## ACTION ITEM
Quote verbatim the span of lines that begins the listing below and closes with the line containing "Personal drug usage will".

─── INPUT

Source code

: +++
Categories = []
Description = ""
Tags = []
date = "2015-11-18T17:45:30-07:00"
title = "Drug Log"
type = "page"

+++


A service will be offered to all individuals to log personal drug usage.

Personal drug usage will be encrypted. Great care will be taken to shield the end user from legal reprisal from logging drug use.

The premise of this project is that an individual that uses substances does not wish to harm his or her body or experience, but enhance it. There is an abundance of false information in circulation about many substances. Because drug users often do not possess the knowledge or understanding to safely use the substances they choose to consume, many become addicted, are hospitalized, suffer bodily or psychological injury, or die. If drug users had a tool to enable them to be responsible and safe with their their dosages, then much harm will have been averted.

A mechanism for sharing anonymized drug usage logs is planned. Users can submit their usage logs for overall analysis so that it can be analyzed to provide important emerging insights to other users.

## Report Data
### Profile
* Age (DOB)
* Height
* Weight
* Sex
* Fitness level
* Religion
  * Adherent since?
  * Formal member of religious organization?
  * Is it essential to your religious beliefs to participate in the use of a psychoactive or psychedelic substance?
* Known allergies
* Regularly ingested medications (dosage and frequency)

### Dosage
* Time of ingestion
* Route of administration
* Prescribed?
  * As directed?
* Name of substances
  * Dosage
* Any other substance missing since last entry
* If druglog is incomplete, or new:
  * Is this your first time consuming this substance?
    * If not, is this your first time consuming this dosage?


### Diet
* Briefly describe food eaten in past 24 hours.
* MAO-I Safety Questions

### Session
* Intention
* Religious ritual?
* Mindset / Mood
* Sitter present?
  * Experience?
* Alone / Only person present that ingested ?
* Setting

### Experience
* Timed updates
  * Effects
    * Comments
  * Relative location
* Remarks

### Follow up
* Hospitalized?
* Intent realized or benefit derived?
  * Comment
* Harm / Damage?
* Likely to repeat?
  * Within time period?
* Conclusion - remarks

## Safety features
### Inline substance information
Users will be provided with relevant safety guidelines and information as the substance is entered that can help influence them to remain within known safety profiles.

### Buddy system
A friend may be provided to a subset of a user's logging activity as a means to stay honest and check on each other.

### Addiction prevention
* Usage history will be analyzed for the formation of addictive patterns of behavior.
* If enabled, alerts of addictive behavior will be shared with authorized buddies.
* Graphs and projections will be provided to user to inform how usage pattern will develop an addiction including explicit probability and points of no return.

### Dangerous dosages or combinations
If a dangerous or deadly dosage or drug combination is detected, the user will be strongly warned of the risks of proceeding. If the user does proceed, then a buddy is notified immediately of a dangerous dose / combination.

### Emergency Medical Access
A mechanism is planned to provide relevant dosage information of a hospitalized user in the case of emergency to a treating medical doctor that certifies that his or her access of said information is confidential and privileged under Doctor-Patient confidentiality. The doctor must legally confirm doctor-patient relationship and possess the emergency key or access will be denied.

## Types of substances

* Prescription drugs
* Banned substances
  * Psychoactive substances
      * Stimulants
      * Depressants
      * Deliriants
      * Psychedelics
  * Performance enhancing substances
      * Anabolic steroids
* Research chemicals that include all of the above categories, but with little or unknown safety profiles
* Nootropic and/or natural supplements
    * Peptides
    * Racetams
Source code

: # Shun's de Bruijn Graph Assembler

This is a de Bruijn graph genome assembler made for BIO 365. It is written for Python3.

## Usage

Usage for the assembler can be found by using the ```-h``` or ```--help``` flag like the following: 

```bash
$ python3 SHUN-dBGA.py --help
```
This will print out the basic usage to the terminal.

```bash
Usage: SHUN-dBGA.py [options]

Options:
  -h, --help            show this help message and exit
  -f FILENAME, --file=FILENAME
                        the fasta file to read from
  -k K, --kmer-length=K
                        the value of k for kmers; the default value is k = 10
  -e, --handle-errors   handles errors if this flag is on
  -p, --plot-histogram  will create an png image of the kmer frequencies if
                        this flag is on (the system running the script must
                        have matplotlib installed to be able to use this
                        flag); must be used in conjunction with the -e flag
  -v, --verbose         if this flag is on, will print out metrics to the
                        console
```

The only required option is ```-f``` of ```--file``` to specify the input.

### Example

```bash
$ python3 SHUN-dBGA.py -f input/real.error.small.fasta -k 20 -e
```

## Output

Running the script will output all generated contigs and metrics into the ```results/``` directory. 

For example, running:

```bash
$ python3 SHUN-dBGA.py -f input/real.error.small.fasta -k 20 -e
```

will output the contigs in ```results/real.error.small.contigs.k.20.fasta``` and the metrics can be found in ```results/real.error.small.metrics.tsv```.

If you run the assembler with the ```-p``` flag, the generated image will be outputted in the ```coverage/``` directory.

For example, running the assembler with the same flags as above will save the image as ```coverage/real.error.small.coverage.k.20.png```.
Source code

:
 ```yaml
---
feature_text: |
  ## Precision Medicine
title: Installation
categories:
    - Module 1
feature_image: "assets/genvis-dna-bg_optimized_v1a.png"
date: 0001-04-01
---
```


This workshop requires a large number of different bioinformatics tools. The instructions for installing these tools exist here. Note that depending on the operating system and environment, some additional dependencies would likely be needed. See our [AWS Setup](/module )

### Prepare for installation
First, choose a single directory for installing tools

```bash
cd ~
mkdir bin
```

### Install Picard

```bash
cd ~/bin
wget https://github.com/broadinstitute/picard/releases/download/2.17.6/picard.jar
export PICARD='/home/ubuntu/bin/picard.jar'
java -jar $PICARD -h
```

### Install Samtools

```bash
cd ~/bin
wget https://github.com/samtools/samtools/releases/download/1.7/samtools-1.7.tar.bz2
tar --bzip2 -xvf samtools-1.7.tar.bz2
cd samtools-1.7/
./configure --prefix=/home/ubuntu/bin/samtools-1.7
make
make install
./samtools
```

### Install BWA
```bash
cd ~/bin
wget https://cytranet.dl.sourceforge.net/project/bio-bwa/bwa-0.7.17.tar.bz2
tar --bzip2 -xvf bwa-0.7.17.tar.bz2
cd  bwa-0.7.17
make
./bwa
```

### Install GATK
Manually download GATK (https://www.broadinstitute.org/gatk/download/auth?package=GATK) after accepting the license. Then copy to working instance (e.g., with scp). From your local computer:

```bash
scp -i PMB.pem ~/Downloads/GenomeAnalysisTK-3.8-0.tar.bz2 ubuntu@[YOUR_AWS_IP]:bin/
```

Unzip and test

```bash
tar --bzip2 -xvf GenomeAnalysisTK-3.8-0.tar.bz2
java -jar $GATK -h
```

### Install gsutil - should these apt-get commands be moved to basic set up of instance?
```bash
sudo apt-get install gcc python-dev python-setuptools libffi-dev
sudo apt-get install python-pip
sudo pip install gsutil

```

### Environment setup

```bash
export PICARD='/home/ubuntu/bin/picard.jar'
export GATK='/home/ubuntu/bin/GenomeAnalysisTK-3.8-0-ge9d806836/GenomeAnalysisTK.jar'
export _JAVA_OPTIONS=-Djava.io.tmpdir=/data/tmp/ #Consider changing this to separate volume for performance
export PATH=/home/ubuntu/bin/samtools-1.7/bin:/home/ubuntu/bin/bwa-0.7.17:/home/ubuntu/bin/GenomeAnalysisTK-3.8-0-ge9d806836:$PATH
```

──────

## ANSWER AREA
Source code

: +++
Categories = []
Description = ""
Tags = []
date = "2015-11-18T17:45:30-07:00"
title = "Drug Log"
type = "page"

+++


A service will be offered to all individuals to log personal drug usage.

Personal drug usage will be encrypted. Great care will be taken to shield the end user from legal reprisal from logging drug use.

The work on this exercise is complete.